Students using the FLVR program are now required to meet with a counselor 3 times a semester, be enrolled in a minimum of 6 units, and hold at least a 1.5 GPA.
If students do not meet these requirements, there is talk of putting them on some kind of probation, but as of now there is nothing set in stone.
When the changes were announced at the Board of Trustees meeting on September 6, SMC Trustee Margaret Quioñes-Perez said, “If I could just express a concern, It took a while for us as a college to get the development of the FLVR program. It’s really in its infancy stage, so I hate to see it make hoops that the student population would have to go through if they are homeless.”
Margaret’s concerns were left unaddressed as there were no other opposers.

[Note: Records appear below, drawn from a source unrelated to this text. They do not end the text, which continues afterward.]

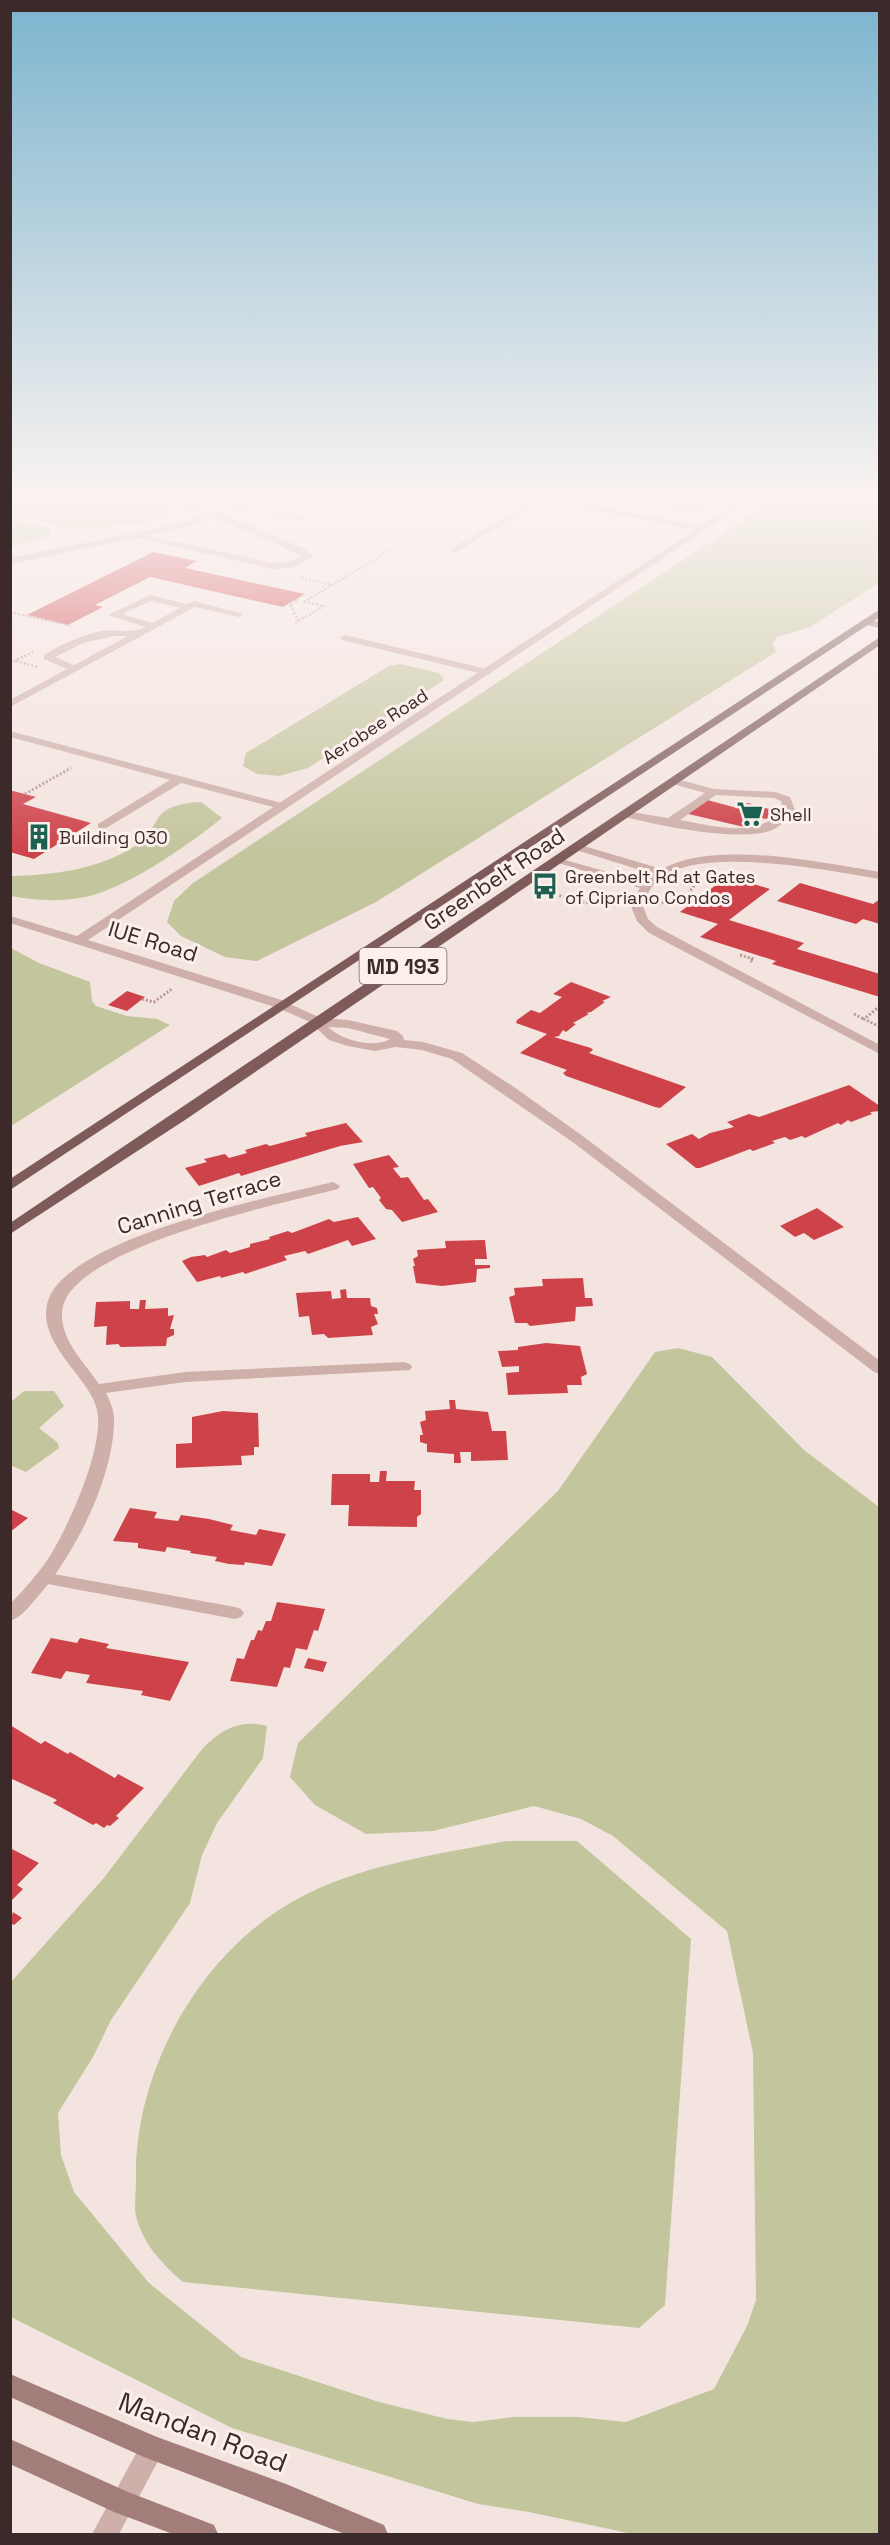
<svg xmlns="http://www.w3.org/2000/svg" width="890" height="2545" viewBox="0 0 890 2545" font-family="'Space Grotesk',sans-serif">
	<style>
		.green { fill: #c3c59d }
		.building { fill: #ce434a }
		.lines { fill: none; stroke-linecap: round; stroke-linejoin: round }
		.path-far1 { stroke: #ba9893; stroke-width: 2; stroke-dasharray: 2 2; stroke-linecap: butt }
		.path { stroke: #ba9893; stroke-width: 3; stroke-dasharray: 2 2; stroke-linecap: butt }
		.lane { fill: #ceafa9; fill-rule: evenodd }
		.street { fill: #ceafa9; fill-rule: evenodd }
		.secondary { fill: #a27d7a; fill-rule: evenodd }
		.primary { fill: #7e5b5a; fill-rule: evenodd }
		.labels { text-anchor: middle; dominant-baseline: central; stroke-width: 6; stroke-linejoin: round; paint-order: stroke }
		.far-street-label { font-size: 18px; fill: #3b2a29; stroke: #fbf0ec }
		.far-poi-label { font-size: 18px; fill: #3b2a29; stroke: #fbf0ec; text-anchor: start }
		.shield { fill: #fbf0ec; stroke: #756564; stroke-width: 1.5 }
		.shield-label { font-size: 21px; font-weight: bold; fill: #3b2a29 }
		.street-label { font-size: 22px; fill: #3b2a29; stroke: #fbf0ec }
		.near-street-label { font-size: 27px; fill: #3b2a29; stroke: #fbf0ec }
	</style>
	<rect width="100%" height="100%" fill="#f4e4df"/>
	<!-- green -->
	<g class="green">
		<path d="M65,499H107L169,507L173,510C152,528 91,528 63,525C48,523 32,517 18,513V510Z"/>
		<path d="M661,499H724C698,516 684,512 655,503Z"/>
		<polygon points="776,499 879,499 879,583 810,627 777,637 772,644 776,652 376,902 257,961 225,957 181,936 167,922 174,901 193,883"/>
		<polygon points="11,520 49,527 50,536 11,547"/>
		<polygon points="400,664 439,673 444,680 308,768 279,776 257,774 243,766 246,753 389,666"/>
		<path d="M201,802L222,818C188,845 123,892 79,898C56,902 33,900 11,896V876C53,875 95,870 132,848C166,828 144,805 201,802Z"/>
		<polygon points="11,948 39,963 90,982 92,1001 96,1006 127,1016 157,1019 170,1025 11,1126"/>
		<path d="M678,1348L712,1357L804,1450L879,1507V2534H633L529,2512L478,2504L232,2428L11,2317V1982L103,1879L203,1748C222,1729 240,1719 267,1726L263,1758L217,1823L202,1855L190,1903L111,2020L93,2057L58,2113L61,2155L74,2192L149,2283L241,2357L379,2402L447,2419L474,2422L513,2417H578L626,2422L714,2389L747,2326L756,2300L753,2053L727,1931L613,1836L581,1819L534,1806L433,1831L366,1834L315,1805L290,1777L298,1743L558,1491L655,1352Z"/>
		<polygon points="24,1391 54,1391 64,1406 39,1428 58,1443 59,1448 26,1472 10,1465 11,1402"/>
		<path d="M507,1841H577L691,1939L665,2305L639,2328L183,2282C162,2264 143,2244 136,2216C134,2206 136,2191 136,2180C134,2077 192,1967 279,1910C344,1867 432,1855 507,1841Z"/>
	</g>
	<!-- building -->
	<g class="building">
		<polygon points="153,552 197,561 185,568 305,594 283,607 150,577 95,605 103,607 68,625 27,615"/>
		<polygon points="13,791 36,797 23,804 91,823 34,859 10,852 10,792"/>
		<polygon points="700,798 737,808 748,803 776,811 766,819 758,817 744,827 680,812"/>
		<polygon points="728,876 770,889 729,920 804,943 797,949 880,974 880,997 772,964 776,961 700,937 718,924 680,912"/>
		<polygon points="800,883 873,904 880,899 880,924 863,919 856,924 777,901"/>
		<polygon points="571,982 611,997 602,1001 605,1002 591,1012 586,1013 589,1014 573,1023 576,1024 566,1032 563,1030 559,1036 554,1037 591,1048 593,1050 589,1053 686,1087 660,1108 655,1107 566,1076 563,1073 567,1070 520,1053 547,1034 516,1023 517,1020 531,1010 540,1013 562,997 553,994"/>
		<polygon points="127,991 145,997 127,1011 108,1005"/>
		<polygon points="849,1085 880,1106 880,1111 870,1112 872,1114 851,1122 848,1120 841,1125 838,1123 805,1138 802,1136 790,1140 785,1137 772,1141 775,1143 753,1151 750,1149 700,1168 696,1168 666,1144 692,1134 699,1139 710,1133 734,1127 727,1122 733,1120 749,1114 759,1117"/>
		<polygon points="346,1123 363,1142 340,1146 241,1176 239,1173 199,1186 185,1168 207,1162 204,1159 225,1154 229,1158 247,1153 245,1150 266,1144 270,1146 307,1136 305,1133"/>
		<polygon points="389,1155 399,1167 393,1168 395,1171 401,1178 408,1177 424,1200 428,1199 438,1212 402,1222 392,1210 386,1209 379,1200 381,1198 373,1187 369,1188 353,1164"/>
		<polygon points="817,1208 844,1227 814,1240 804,1233 795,1237 780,1226"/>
		<polygon points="358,1217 376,1239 352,1246 348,1240 308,1254 305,1251 284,1256 287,1260 245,1274 243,1272 221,1278 220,1276 197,1282 182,1261 191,1257 205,1255 207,1257 226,1250 230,1253 250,1247 250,1244 270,1239 269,1237 288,1231 292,1233 329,1219 334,1222"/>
		<polygon points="485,1240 487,1259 475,1259 475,1265 490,1265 490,1268 477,1269 476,1282 442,1286 416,1283 413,1266 415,1266 413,1259 418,1256 417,1250 446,1248 445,1241"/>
		<polygon points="583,1278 585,1298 592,1298 593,1306 576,1307 575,1321 530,1326 527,1323 515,1323 509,1297 515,1295 514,1288 543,1286 542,1279"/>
		<polygon points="346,1289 347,1298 370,1298 371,1306 377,1308 378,1314 374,1314 378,1324 371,1327 373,1335 328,1338 324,1334 312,1335 309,1316 299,1317 296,1293 331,1291 332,1299 341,1298 340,1290"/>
		<polygon points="140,1300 146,1300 145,1309 168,1308 168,1316 174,1315 170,1329 174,1329 174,1335 167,1338 166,1346 121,1347 118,1344 106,1345 107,1326 94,1327 96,1302 130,1301 130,1309 139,1309"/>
		<polygon points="546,1343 580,1346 587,1374 581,1377 582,1385 567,1385 568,1393 508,1395 506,1373 519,1372 519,1366 502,1367 498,1351 518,1350 518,1347"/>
		<polygon points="449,1400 455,1400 456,1409 488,1412 492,1431 506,1431 508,1460 471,1461 471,1452 460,1452 461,1463 454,1463 454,1454 427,1452 427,1444 420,1442 420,1435 423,1435 420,1422 426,1420 425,1411 450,1409"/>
		<polygon points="223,1411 258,1413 259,1447 254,1447 254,1455 241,1456 242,1465 176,1468 176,1444 192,1443 192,1417"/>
		<polygon points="380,1471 387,1471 386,1481 415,1481 414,1490 421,1490 421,1514 417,1517 417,1527 348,1526 349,1505 331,1505 332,1474 370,1474 370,1482 379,1482"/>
		<polygon points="130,1508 157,1512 154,1518 178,1521 181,1515 209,1519 233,1525 230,1530 256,1535 259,1529 286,1534 272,1566 245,1562 244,1565 229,1564 215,1561 217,1557 190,1553 191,1551 167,1547 165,1552 138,1548 138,1543 113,1541"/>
		<polygon points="10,1509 28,1518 10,1532"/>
		<polygon points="277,1602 325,1609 318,1631 314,1630 307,1650 296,1648 290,1668 284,1667 277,1687 230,1681 237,1658 244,1659 251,1640 254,1640 258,1630 262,1631 266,1621 271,1621"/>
		<polygon points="51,1638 77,1643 80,1638 109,1644 106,1648 189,1662 170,1701 141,1695 143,1691 86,1683 90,1675 66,1671 61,1679 31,1673"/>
		<polygon points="308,1658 327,1662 323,1672 304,1668"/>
		<polygon points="10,1725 41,1744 45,1741 68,1754 70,1752 115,1778 118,1774 144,1788 116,1816 119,1818 110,1826 107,1825 104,1828 96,1823 93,1825 53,1803 57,1800 10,1778"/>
		<polygon points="10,1848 39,1863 17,1885 23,1889 10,1902"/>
		<polygon points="13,1912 22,1918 14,1925 10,1923"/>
	</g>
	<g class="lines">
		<!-- path-far1 -->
		<g class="path-far1">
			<polyline points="10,509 54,499"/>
			<polyline points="10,514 80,530"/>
			<polyline points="271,514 307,520"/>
			<polyline points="301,578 332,585"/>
			<polyline points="296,599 298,600 290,605 299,621"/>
			<polyline points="304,602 395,547"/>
			<polyline points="10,612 71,626"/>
			<polyline points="295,623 324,606 304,602"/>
			<polyline points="16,661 37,667"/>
			<polyline points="10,663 33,652"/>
		</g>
		<!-- path -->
		<g class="path">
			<polyline points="25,794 71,768"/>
			<polyline points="544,891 580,902 619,905"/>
			<polyline points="658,904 688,894 700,877"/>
			<polyline points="740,955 754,959 750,960 752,962"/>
			<polyline points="142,999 154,1002 173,988"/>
			<polyline points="880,1006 864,1019 880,1027"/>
			<polyline points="854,1014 864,1019"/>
		</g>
		<!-- lane -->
		<g class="lane">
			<polygon points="536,499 546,499 456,552 449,550"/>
			<polygon points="213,513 219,513 304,548 313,556 294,567 273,569 130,536 134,533 273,563 289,562 303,556 213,517"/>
			<path d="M150,595L187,604L194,601L244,614L239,617L195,607L10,707V700L67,669L44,659V655C62,644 81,635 102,631C117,629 132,634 145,627L108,615ZM151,601L180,608L152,623L122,614ZM114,636H128L74,665L55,657L83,643Z"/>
			<polygon points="345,635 491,670 492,672 487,675 342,640 340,638"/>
			<polygon points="10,731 285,804 287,806 281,809 181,783 106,828 98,828 98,824 170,780 10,737"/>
			<path d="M673,778L714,789L775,792L790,797L795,810C788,819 780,827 770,831C737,842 656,825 621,816V812L625,811L668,818L705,793L669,783L668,781ZM716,795L774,798L781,801L783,810C757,839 714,826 680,820Z"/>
			<path d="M283,1001L321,1018L348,1020L397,1031L403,1036L404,1040L423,1042L462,1053L514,1087L584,1137L880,1361V1374L874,1372L574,1143L452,1059L422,1050L396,1047L375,1051L348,1046L329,1040L310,1022L278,1008L277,1005ZM328,1027L348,1028L390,1039C374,1049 341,1040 328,1027Z"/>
			<polygon points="43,1572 235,1607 241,1609 244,1613 241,1617 235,1619 37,1582 34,1578 37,1574"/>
			<polygon points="153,2436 162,2439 165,2448 119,2534 92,2534 144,2439"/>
		</g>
		<!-- street -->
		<g class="street">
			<path d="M158,499C178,499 195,510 214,512C230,513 255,498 275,499L174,530L10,564V558L173,525L207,515Z"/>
			<polygon points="541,499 557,499 701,526 743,499 752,499 88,940 288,1002 288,1008 278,1008 10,923 10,916 77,936 695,530"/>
			<path d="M577,844L662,869C715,839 821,863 880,872V879C830,871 691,842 654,884C649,890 646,898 642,904L648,919L657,927L880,1045V1054L649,933L637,921L630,904L640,888L552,861L558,858L643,882L653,874L573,849L571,847Z"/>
			<path d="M333,1182L340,1186L338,1189C284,1203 64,1248 62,1313C61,1341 85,1363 99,1384L185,1372L404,1362L410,1364L412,1367L410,1370L185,1382L106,1393C111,1403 115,1412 114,1424C112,1482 73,1558 34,1601C28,1608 20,1618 10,1621V1604C24,1590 37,1575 48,1559C68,1528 108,1441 96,1406C85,1373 33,1340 49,1298C74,1237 271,1197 333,1182Z"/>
		</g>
		<!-- secondary -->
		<g class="secondary">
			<polygon points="865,619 880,622 880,628 862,624 860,622"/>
			<polygon points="10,2374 157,2437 286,2484 384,2525 388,2534 345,2534 144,2457 10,2397"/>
			<polygon points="10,2439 128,2492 214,2525 218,2534 173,2534 114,2512 10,2464"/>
		</g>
		<!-- primary -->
		<g class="primary">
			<polygon points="880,609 880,617 10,1190 10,1179"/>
			<polygon points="880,637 880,645 185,1120 10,1234 10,1223"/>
		</g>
	</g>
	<!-- sky -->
	<linearGradient id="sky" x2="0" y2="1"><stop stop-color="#7cb4ce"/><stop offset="0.58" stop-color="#faf3f1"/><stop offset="1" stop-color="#faf3f1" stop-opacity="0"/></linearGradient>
	<rect width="890" height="855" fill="url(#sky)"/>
	<!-- icons -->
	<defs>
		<g id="supermarket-bare" transform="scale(2.07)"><path d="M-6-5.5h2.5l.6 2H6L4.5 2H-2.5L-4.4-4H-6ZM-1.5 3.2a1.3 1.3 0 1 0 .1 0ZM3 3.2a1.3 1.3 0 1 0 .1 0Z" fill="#1b6050" stroke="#fbf0ec" stroke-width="2.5" paint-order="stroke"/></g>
		<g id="building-bare" transform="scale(2.07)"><path d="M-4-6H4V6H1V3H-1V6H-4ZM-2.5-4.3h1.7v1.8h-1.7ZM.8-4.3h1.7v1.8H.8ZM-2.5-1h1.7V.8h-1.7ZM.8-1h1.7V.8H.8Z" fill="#1b6050" stroke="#fbf0ec" stroke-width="2.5" paint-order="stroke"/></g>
		<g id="bus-bare" transform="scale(2.07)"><path d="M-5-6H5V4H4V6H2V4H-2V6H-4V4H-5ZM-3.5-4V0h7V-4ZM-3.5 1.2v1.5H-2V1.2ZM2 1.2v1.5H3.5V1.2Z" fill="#1b6050" stroke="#fbf0ec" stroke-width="2.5" paint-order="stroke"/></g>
	</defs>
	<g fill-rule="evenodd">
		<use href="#supermarket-bare" x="750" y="814"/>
		<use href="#building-bare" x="39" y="837"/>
		<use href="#bus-bare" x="545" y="886"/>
	</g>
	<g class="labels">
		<!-- far-street labels -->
		<g class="far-street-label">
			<text transform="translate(375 726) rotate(-33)">Aerobee Road</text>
		</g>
		<!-- far-poi labels -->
		<g class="far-poi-label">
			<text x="770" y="814">Shell</text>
			<text x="59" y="837">Building 030</text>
			<text x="565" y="876">Greenbelt Rd at Gates<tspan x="565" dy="21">of Cipriano Condos</tspan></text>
		</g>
		<!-- shield labels -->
		<rect class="shield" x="359.5" y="948" width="87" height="36" rx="4.5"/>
		<g class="shield-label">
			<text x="403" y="966">MD 193</text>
		</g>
		<!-- street labels -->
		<g class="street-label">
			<text transform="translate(494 879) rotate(-34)">Greenbelt Road</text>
			<text transform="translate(153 941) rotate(17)">IUE Road</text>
			<text transform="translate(199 1202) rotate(-17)">Canning Terrace</text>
		</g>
		<!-- near-street labels -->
		<g class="near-street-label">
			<text transform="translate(203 2432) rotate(21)">Mandan Road</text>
		</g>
	</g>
	<!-- border -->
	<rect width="890" height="2545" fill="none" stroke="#3b2a29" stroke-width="24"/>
</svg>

New Director of Student Assistance in charge of the program, Jazzmin Sardin, said, “No one was opposed. We all came to an agreement that students need the program, but we want them to improve… A couple of returning students didn’t meet the GPA requirements and I understand where they are coming from, because I was in that situation once myself. So those students have been taken into special consideration.”
After last semester, a lot of students opted out of the program to make room for those who were actually in need.
During the Board of Trustees meeting, AS president Terrance Ware said, “This was really significant for us because a lot of students last semester, we felt like, didn’t have the need. So to see students are saying themselves they may or may not need it is exciting.”
Last semester, the funding for the FLVR program was left on shaky ground.
The future of funding for the program was undecided, but there was talk of funds coming from a proposed payroll deduction so that any staff members who wish to support FLVR could donate as private individuals. According to Sardin, she has not been in contact with the Interim Dean of Institutional Advancement, Lizzie Moore, who originally offered to carry out that plan.
This semester the FLVR program will be funded through AS much like the pilot program was, but Sardin hopes to find funding elsewhere eventually. “We’ve talked about handing it [FLVR] off to someone else because AS doesn’t have the manpower to continue to fund it,” she said.
AS started off the program at the beginning of the Fall semester with a $20,000 budget.
At $5 a voucher, that is a total of 4,000 meals for the semester. AS is planning on proposing another $30,000 to continue funds through the end of the semester.
As of now, a total of 98 students are enrolled in the FLVR program. That number is quite a bit lower from last semester’s total enrollment of 232 students. That is possibly due to the fact that it’s so early on in the semester, but could also be due to the new restrictions.